Havel and ‘living in truth’

Václav Havel in 1989 | Photo: Miloň Novotný

In The Power of the Powerless, Havel argued that a democratic opposition, a civil society, could prevail against a totalitarian state if people “lived in truth”. In the essay, he uses the example of a greengrocer who displays the sign “Workers of the world, unite!" not out of enthusiasm for the Communist regime but in an act of passive submission, one of a myriad of small and large compromises people made to be left in peace.

I asked biographer Michael Žantovský if, like the renowned translator Paul Wilson, he too saw the same basic tragicomic / hopeful divide in Havel’s plays and essays.

“I would agree with Paul to the extent that Havel was always much more positive than his plays, but I’ve always seen his essays and his plays as complementary. The plays are, in a sense, a negative picture of the essays – the characters in his plays struggle with the same problems, and they discuss and think about the same kind of dilemmas and ideas. But in the plays, they invariably fail. In the essays, Havel tries to show a solution, a way forward, a hope for a better future. There is no such thing in his plays.”

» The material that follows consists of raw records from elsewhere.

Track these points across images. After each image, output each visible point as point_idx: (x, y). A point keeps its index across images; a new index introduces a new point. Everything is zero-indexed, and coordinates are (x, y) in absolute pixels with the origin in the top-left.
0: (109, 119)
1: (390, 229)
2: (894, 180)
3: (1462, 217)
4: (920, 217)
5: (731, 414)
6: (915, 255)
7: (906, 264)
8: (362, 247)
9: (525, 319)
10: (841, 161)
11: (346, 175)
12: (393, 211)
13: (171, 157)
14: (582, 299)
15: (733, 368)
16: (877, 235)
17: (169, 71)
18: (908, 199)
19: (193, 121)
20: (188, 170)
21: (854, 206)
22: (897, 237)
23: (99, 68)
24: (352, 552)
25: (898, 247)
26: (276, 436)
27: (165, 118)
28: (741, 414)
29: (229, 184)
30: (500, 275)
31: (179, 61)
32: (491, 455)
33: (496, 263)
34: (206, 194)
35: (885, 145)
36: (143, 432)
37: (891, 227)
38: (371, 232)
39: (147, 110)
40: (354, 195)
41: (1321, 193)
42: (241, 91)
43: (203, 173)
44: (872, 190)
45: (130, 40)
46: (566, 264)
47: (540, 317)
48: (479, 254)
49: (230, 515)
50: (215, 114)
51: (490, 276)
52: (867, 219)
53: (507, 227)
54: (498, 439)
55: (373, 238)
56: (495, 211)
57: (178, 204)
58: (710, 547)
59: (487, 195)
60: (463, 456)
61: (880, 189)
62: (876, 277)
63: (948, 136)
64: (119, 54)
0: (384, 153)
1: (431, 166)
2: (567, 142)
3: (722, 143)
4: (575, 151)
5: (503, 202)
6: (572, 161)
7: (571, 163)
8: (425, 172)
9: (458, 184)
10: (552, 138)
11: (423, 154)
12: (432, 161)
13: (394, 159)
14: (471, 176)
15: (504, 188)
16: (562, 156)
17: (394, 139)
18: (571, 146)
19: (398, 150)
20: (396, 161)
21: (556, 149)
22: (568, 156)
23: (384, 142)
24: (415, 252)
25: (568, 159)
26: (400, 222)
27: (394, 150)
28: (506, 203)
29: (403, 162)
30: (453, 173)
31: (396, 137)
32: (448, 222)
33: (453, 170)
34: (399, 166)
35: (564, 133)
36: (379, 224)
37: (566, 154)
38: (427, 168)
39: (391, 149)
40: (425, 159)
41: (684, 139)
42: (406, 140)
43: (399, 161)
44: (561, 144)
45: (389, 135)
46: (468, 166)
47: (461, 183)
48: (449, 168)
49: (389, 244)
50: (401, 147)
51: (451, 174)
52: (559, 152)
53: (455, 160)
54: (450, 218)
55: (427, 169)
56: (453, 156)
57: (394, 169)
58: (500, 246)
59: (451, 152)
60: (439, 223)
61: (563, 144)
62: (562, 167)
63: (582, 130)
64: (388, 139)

Havel spent a total of some five years in and out of Communist prisons. During the longest period, from May 1979 to February 1983, theatres in London, Vienna and New York officially declared him their playwright-in-residence (albeit in absentia). That period, which profoundly affected his health, is documented in correspondence with his wife, published as Letters to Olga.

His role as a dissident led to a trilogy of one-act plays (Audience, A Private View and Protest) about the plight of Ferdinand Vaněk, an artist who in one is asked to use his literary talent to write reports for the secret police on himself – but refuses, choosing to “live in truth”. As Czechoslovakia’s first post-communist president, Havel would always endeavour to do the same.

The last word goes to Havel’s friend since childhood, the film director Miloš Forman, who addressed a gathering in New York of artists, musicians, actors and Czechoslovak émigrées, assembled to honour the dissident playwright-turned-president, himself fresh from addressing the U.S. Congress in Washington.

“Ladies and gentleman, if a playwright succeeds in making us laugh or cry, or both, and still feel intelligent, he’s an artist. But if a playwright succeeds to orchestrate the overthrow of a communist dictatorship without one single bullet being fired, it is – and believe me, I know what I’m talking about, I lived there – it’s a miracle.”